### CONSEGNA A
Dal testo sull'età dei cani riporta il brano che parte dalle parole "Tina Wang ha" e fermati dopo "anni di vita.".
### CONSEGNA B
Continua per favore il testo sull'età dei cani a partire dalla sua ultima frase.

Il progetto ha avuto inizio nel 2014, ad opera della studentessa Tina Wang che in quel periodo decise di adottare un cane. L’idea le venne perché quando portava a passeggio il proprio cane molte persone le domandavano quanti anni avesse, una domanda a cui lei non sapeva rispondere.

Tutti gli essere viventi, umani, cani e altri animali posseggono i gruppi metilici, ossia dei marcatori chimici presenti nel DNA, che sono in grado di governare i geni. I gruppi metilici cambiano col progredire dell’età negli animali, fungendo così da orologio genetico.

In alcune ricerche precedenti è stato constatato che l’età di una persona può essere calcolata, in modo perfettamente affidabile, attraverso l’osservazione dei gruppi metilici presenti nelle cellule dell’individuo.

Trey Ideker, consigliere di Tina Wang e professore di medicina, stava già conducendo delle ricerche sull’invecchiamento umano con i gruppi metilici. Questa ricerca ha ispirato la Wang, che si è chiesta se l’orologio genetico fornito dai gruppi metilici si potesse utilizzare per calcolare l’invecchiamento dei cani. Infatti, ha detto: “sono certa che molte persone come me, sarebbero davvero interessate a conoscere l’età reale dei loro cani”. Il suo progetto ha coinvolto anche Trey Ideker, che lo ha finanziato con entusiasmo.

Tina Wang ha effettuato analisi sui gruppi metilici prendendo in esame 104 labrador retriever di varie età, dai cuccioli ai cani anziani. Successivamente, ha confrontato i gruppi metilici dei cani di età diverse, con quelli degli essere umani di età differenti, creando così un grafico che riesce a tradurre l’età del cane in quella delle persone.

dog graph

Trey Ideker ha spiegato che l’attuale rapporto utilizzato tra i cani e le persone è molto meno lineare di quanto la regola da uno a sette volte voglia far credere. Infatti, la ricerca ha scoperto che i cani invecchiano molto rapidamente nei loro primi anni di vita.

### ESTRATTI DELL'ELENCO
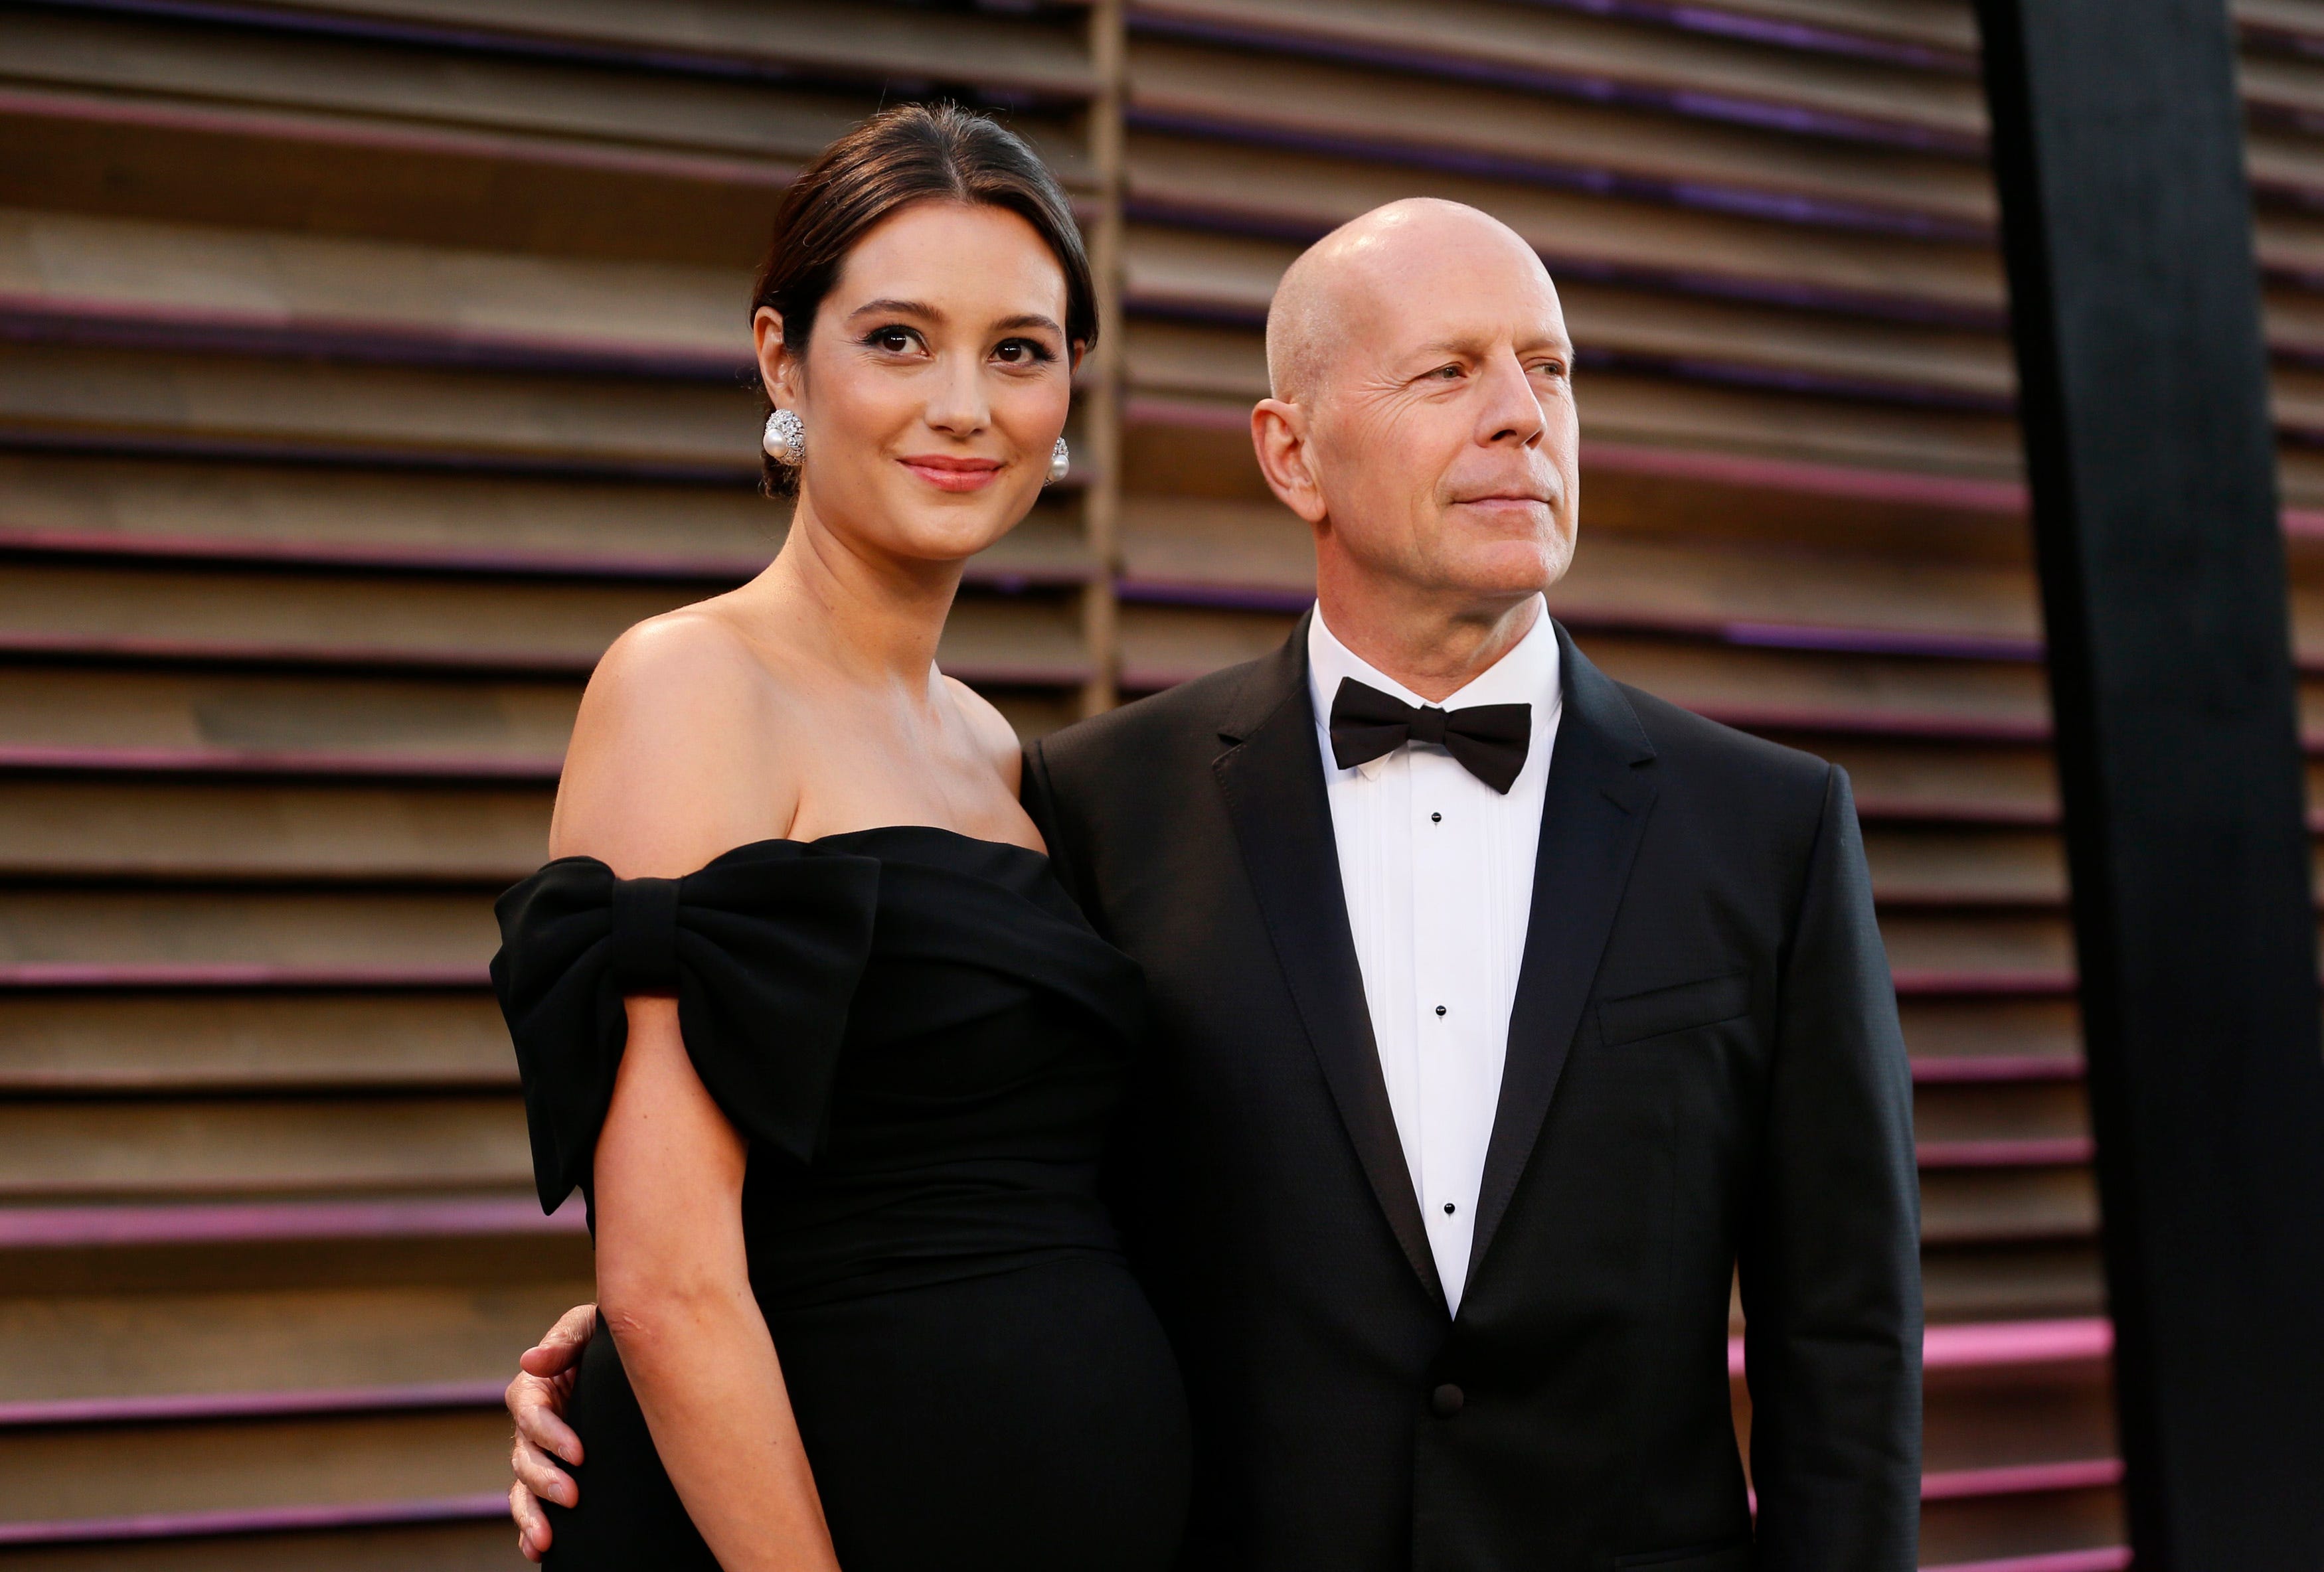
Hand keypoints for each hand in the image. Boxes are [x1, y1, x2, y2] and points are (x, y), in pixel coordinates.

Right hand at [508, 1303, 595, 1561]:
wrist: (633, 1355)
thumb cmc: (607, 1336)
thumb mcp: (589, 1326)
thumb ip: (564, 1341)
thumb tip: (529, 1360)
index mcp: (536, 1387)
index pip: (530, 1413)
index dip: (550, 1434)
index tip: (579, 1453)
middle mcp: (533, 1424)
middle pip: (524, 1456)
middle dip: (544, 1479)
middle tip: (572, 1496)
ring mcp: (541, 1451)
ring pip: (524, 1486)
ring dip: (531, 1513)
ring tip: (545, 1539)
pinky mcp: (553, 1471)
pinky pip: (531, 1504)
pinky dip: (529, 1528)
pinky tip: (538, 1550)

### RISPOSTA A
Tina Wang ha effettuato analisi sui gruppi metilici prendendo in esame 104 labrador retriever di varie età, dai cuccioli ai cani anziani. Successivamente, ha confrontato i gruppi metilici dei cani di età diverse, con quelli degli essere umani di età differenti, creando così un grafico che riesce a tradurre l’età del cane in quella delle persone.

dog graph

Trey Ideker ha spiegato che l’attuale rapporto utilizzato tra i cani e le persone è molto meno lineare di quanto la regola da uno a sette volte voglia far credere. Infatti, la ricerca ha scoperto che i cani invecchiano molto rapidamente nei loro primi anni di vita.

### RISPOSTA B
Ideker ha spiegato che i modelli metilici di un cane di un anno, sono molto più simili a quelli di una persona di 30 anni piuttosto che a una di sette anni. I cani, poi, col passare degli anni iniziano ad invecchiare molto più lentamente.

Trey Ideker ha considerato che “lo studio di Tina Wang si è concentrato soltanto sui labrador, quindi si potrebbe affermare che la curva di invecchiamento, potrebbe risultare diversa per le altre razze canine”. Per questo motivo il prossimo passo sarà quello di analizzare le curve di altre razze, così da riuscire a vedere le differenze nell’invecchiamento tra di esse.

Gli scienziati stanno anche ricercando i gruppi metilici per riuscire a capire quali sono i cambiamenti nello stile di vita che potrebbero influire sul rallentamento dell’invecchiamento, secondo quanto affermato da Trey Ideker. Infatti, esistono prove che le diete ipocaloriche siano in grado di rallentare l’invecchiamento in molti vertebrati, ha spiegato.

Purtroppo, questo tipo di ricerca, secondo Trey Ideker, potrebbe comportare alcuni rischi etici, come ad esempio la possibilità che le compagnie assicurative inizino ad utilizzare i gruppi metilici per prevedere la salute delle persone.

Ma, “esistono molti altri impieghi benefici dei gruppi metilici, e questa ricerca darà la possibilità ai medici di aiutare le persone ad invecchiare in modo sano”, ha concluso.